### The task
According to the blog post about Avatar below, which game has the writer already played that tells the same story?

### Text provided

>>>

Friday, June 5, 2009

James Cameron to Remake Dances With Wolves

((I don't usually complain about things I have next to no idea about, but this really got under my skin. I sat there fuming for half a minute, blinking back tears of hate and dreaming of convoluted vengeance schemes against the whole universe, probably involving the Anti-Life Equation. But then I decided to write a blog instead.))
Not literally remake it, but he is making a video-game-and-movie both called Avatar, which is about a world on which the ignorant, invasive humans clash with the peaceful, nature-loving Na'vi, and a human goes from being part of the oppressive human force to joining up with the locals. If this doesn't sound like a certain Kevin Costner flick, you haven't been paying attention. (It's also the same as The Last Samurai, but Dances With Wolves is the better movie, and I'm standing by that statement.)
To make matters worse, a BBC News story on the movie-and-game quotes a producer: "'Our industry has not created a new universe in 32 years,' said Mr Landau. 'We have now.'"

You can't be serious. I've already played this game. It's called Starcraft, in which the wise and benevolant Protoss come into conflict with the expansionistic, greedy Terrans, and the hero Jim Raynor switches sides when he realizes what a bunch of toads his leaders really are. In fact, when I first saw a vaunted screenshot from Avatar, I had a reaction very similar to that.


"Oh, look. It's a Terran Marine standing next to a Goliath. I guess they're shooting at Zerg."

Now, I'm no scholar, but this is a common storyline--and recognized trope--in science fiction. It appears in Ender's Game and that whole nonsense. It's pretty much the whole film Princess Mononoke. It's even in the first Final Fantasy movie, and you don't want to be associated with that, do you?

<<<

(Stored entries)
>>>

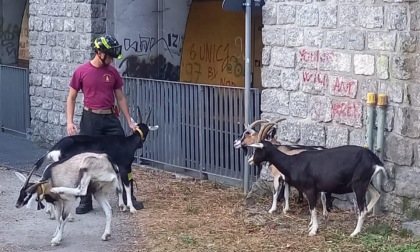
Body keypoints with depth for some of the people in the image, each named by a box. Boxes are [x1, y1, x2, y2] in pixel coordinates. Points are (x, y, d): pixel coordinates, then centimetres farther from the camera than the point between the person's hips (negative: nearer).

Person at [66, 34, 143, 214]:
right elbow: (72, 97, 1)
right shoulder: (81, 71, -5)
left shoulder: (113, 72, 4)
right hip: (90, 119, -3)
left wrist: (130, 122, 8)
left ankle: (129, 197, 12)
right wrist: (69, 121, -8)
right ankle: (86, 201, 11)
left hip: (110, 118, 3)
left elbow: (120, 98, 11)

<<<

### Output below
Starcraft